With runaway market success coming early in his career, it didn’t take long for Wiley’s works to start appearing on the auction block. “What I think is really interesting about Kehinde Wiley is that he’s had institutional support from the get-go,” said Rebekah Bowling, a senior specialist and head of day sales at Phillips. She noted that works with “a direct historical reference” tend to fare best at auction.
Kehinde Wiley, Portrait of Mickalene Thomas, the Coyote, 2017. © Kehinde Wiley. Courtesy of the artist and Phillips.
His earliest secondary-market sale was in 2005 at Christie’s, where the painting Saint Francis of Paola (2003) garnered $33,600. Fifteen years later, his auction record is more than 10 times that: Portrait of Mickalene Thomas, The Coyote (2017) sold at Phillips for $378,000 in December 2020. The work came from the collection of Virginia philanthropists William and Pam Royall, longtime collectors who played an instrumental role in the VMFA’s acquisition of Rumors of War, a monumental bronze statue that directly engages with an international conversation around monuments and representation.
“Our attraction to Wiley’s work was a matter of recognizing the importance of portraying Black men and women in a ‘spectacular’ fashion that was not present in art history,” Pam Royall said in an email (her husband recently passed away). “Given the time and the subject matter, Bill and I believed very strongly that Rumors of War belonged in Richmond—and at the VMFA specifically—and that it could play an important role in the healing that is so necessary as we strive to empower all Virginians.”

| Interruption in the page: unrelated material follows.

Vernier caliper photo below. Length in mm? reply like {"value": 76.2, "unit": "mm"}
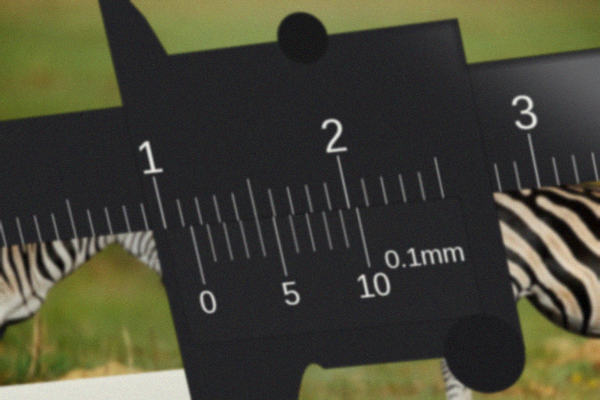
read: {"value": 11.4, "unit": "mm"}
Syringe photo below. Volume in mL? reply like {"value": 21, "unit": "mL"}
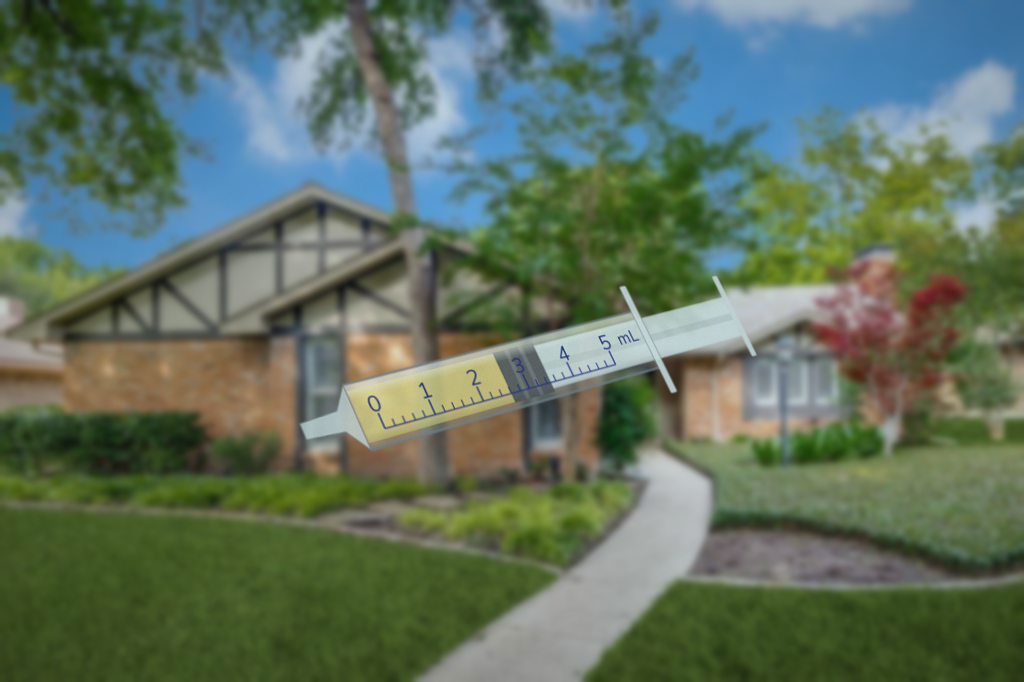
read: {"value": 2.6, "unit": "mL"}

Kehinde Wiley, Portrait of a Florentine Nobleman, 2018. © Kehinde Wiley. Photo by Jean-Paul Torno. Courtesy of the artist; Roberts Projects, Los Angeles; and Crystal Bridges Museum of American Art, Bentonville, Arkansas.
Special projects like Rumors of War, his ambitious Black Rock artist residency in Senegal, and upcoming solo exhibitions—Roberts Projects will host a show of new works in 2022—continue to place Wiley in dialogue with the themes that have driven his practice from the outset, and have rendered him a beacon of Black liberation.
As Cassel Oliver put it: “Wiley is really always trying to shift the perception of how Black bodies should exist in society, demanding that people see that so that hopefully perceptions can shift. He is in a long line of Black artists who have endeavored in portraiture—Barkley Hendricks, Kerry James Marshall, and so many others—who have worked toward an evolution of what portraiture can be.”
Correction: An earlier version of this article misstated the price range of Wiley’s work on the primary market. The text has been updated.